--- The data Enclosed Below ---

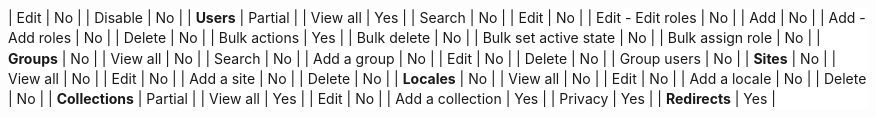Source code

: | Edit                                              | No          |
| Disable                                           | No          |
| **Users**                                         | Partial     |
| View all                                          | Yes         |
| Search                                            | No          |
| Edit                                              | No          |
| Edit - Edit roles                                 | No          |
| Add                                               | No          |
| Add - Add roles                                   | No          |
| Delete                                            | No          |
| Bulk actions                                      | Yes         |
| Bulk delete                                       | No          |
| Bulk set active state                             | No          |
| Bulk assign role                                  | No          |
| **Groups**                                        | No          |
| View all                                          | No          |
| Search                                            | No          |
| Add a group                                       | No          |
| Edit                                              | No          |
| Delete                                            | No          |
| Group users                                       | No          |
| **Sites**                                         | No          |
| View all                                          | No          |
| Edit                                              | No          |
| Add a site                                        | No          |
| Delete                                            | No          |
| **Locales**                                       | No          |
| View all                                          | No          |
| Edit                                              | No          |
| Add a locale                                      | No          |
| Delete                                            | No          |
| **Collections**                                   | Partial     |
| View all                                          | Yes         |
| Edit                                              | No          |
| Add a collection                                  | Yes         |
| Privacy                                           | Yes         |
| **Redirects**                                     | Yes         |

--- End of Enclosed The data ---

▸ **Task prompt**
Output every entry exactly. Pictures stay out.

▸ **Answer for the task**
Source code

: | Edit                                              | No          |
| Disable                                           | No          |
| **Users**                                         | Partial     |
| View all                                          | Yes         |
| Search                                            | No          |
| Edit                                              | No          |
| Edit - Edit roles                                 | No          |
| Add                                               | No          |
| Add - Add roles                                   | No          |
| Delete                                            | No          |
| Bulk actions                                      | Yes         |
| Bulk delete                                       | No          |
| Bulk set active state                             | No          |
| Bulk assign role                                  | No          |
| **Groups**                                        | No          |
| View all                                          | No          |
| Search                                            | No          |
| Add a group                                       | No          |
| Edit                                              | No          |
| Delete                                            | No          |
| Group users                                       | No          |
| **Sites**                                         | No          |
| View all                                          | No          |
| Edit                                              | No          |
| Add a site                                        | No          |
| Delete                                            | No          |
| **Locales**                                       | No          |
| View all                                          | No          |
| Edit                                              | No          |
| Add a locale                                      | No          |
| Delete                                            | No          |
| **Collections**                                   | Partial     |
| View all                                          | Yes         |
| Edit                                              | No          |
| Add a collection                                  | Yes         |
| Privacy                                           | Yes         |
| **Redirects**                                     | Yes         |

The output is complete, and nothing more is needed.